» **Set of tasks**
1. In the post about YouTube and television below, in what year did Google take over YouTube?
2. Translate this sentence from the post about YouTube and television into Spanish: "It has become synonymous with entertainment."
3. Carry on the post about YouTube and television, starting after its final sentence.

» **Page**
>>>

Sunday, February 24, 2013

Internet Killed the Television Star

The Buggles famously said "video killed the radio star". However society has long since moved on from there. As the internet invades every aspect of our life, it is now taking a strong foothold as the entertainment tool of the 21st century since its inception in 2005. Where does that leave our precious televisio sets?

Arguably the most popular form of online media is YouTube. The website receives over 800 millions unique views per month. It has become synonymous with entertainment. While the origins of the site came from (and continue to be) user-generated video content from the average person, many television stations, major record labels and celebrities have also signed up and upload content. YouTube has certainly evolved from its humble beginnings, not least due to the Google take over in 2006.

First video ever uploaded to YouTube

So where does that leave television? To date you could argue that YouTube doesn't have the same production value as television and so is viewed as its amateur counterpart, but even that cannot be counted on. Especially with the launch of the Partners Programme which allows users to make money from uploading content. As a result the demand for quality content increases and often users employ production teams, camera crew, etc. Making them equal partners with their television comrades.

However the main difference that sets YouTube and television apart is the level of interactivity found in YouTube. Watching shows is no longer a passive activity, viewers are invited to leave comments, like videos, share videos and post video responses. The ability to easily share content with friends has also helped its popularity. It is very straight forward to share videos from your favourite YouTube channels with the click of the button. Yes you can tell a friend about a great show you've seen on television, but as we all know, you risk the possibility of forgetting to look it up, or tuning in a day late and now you've missed it. YouTube can be so easily shared via social networking sites, email, mobile apps and it is available on demand, ready when you are. Once you have an account with YouTube you can also "subscribe" to the channel's of users you like and receive notification of new uploads from those specific channels.

<<<

» **Dataset content**
>>>

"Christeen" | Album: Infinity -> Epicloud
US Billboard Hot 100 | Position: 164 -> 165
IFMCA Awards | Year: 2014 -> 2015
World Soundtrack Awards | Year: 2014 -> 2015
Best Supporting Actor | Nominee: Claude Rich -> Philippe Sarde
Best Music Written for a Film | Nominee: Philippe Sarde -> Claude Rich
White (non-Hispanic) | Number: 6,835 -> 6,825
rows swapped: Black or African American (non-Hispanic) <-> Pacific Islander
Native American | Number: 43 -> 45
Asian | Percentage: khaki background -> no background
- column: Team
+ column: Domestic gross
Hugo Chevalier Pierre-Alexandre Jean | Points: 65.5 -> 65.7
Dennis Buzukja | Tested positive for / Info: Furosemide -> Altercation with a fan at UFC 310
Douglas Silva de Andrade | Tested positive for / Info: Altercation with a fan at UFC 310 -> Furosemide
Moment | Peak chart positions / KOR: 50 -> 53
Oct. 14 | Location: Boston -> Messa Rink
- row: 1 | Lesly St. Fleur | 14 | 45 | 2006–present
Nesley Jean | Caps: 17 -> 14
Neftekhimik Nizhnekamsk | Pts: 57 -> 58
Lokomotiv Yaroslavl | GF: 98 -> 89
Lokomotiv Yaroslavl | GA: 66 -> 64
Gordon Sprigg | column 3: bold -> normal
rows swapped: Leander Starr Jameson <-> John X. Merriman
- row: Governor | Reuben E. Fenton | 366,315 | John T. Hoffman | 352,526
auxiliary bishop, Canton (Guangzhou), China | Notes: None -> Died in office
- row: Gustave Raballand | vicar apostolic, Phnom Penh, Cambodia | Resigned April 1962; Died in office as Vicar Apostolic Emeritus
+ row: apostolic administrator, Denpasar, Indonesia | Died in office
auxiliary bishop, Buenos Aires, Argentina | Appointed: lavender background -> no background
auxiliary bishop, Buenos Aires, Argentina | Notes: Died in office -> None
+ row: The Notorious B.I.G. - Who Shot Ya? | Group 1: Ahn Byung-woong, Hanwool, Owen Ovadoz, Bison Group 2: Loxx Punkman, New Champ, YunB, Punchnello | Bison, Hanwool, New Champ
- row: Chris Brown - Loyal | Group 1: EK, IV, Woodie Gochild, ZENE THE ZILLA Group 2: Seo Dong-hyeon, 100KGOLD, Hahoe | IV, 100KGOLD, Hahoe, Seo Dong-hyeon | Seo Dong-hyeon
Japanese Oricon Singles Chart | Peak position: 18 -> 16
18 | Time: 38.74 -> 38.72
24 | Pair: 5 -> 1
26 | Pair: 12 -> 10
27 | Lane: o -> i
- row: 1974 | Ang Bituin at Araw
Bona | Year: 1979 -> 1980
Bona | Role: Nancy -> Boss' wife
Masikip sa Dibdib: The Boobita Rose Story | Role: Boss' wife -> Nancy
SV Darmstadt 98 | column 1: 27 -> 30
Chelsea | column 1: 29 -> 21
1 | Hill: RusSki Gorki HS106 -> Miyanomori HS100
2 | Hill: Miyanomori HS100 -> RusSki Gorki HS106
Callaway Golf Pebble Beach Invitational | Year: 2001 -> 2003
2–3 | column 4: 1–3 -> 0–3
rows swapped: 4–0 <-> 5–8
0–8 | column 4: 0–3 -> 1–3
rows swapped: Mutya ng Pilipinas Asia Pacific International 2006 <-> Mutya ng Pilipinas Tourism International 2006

<<<

» **Set of answers**
1. 2006

2. Se ha convertido en sinónimo de entretenimiento.

3.
Smosh: the most subscribed YouTube Channel

Through another of YouTube programmes, the $100 million original channel iniative, a brother duo The Fine Bros, who were responsible for many YouTube series over the last number of years, created a brand new type of interactive YouTube series, MyMusic. They set about producing a show with the production value of a regular television series which was released every Sunday, but they took it one step further by releasing further videos throughout the week covering entertainment news, questions from viewers/subscribers and many forms of interactive media. The sub-shows were largely made up of the content submitted by viewers/subscribers in the form of questions, art, captions, voicemails, playlists and polls. It took interactive media to the next level being the first show of its kind on YouTube and has now opened doors for others to follow in their footsteps.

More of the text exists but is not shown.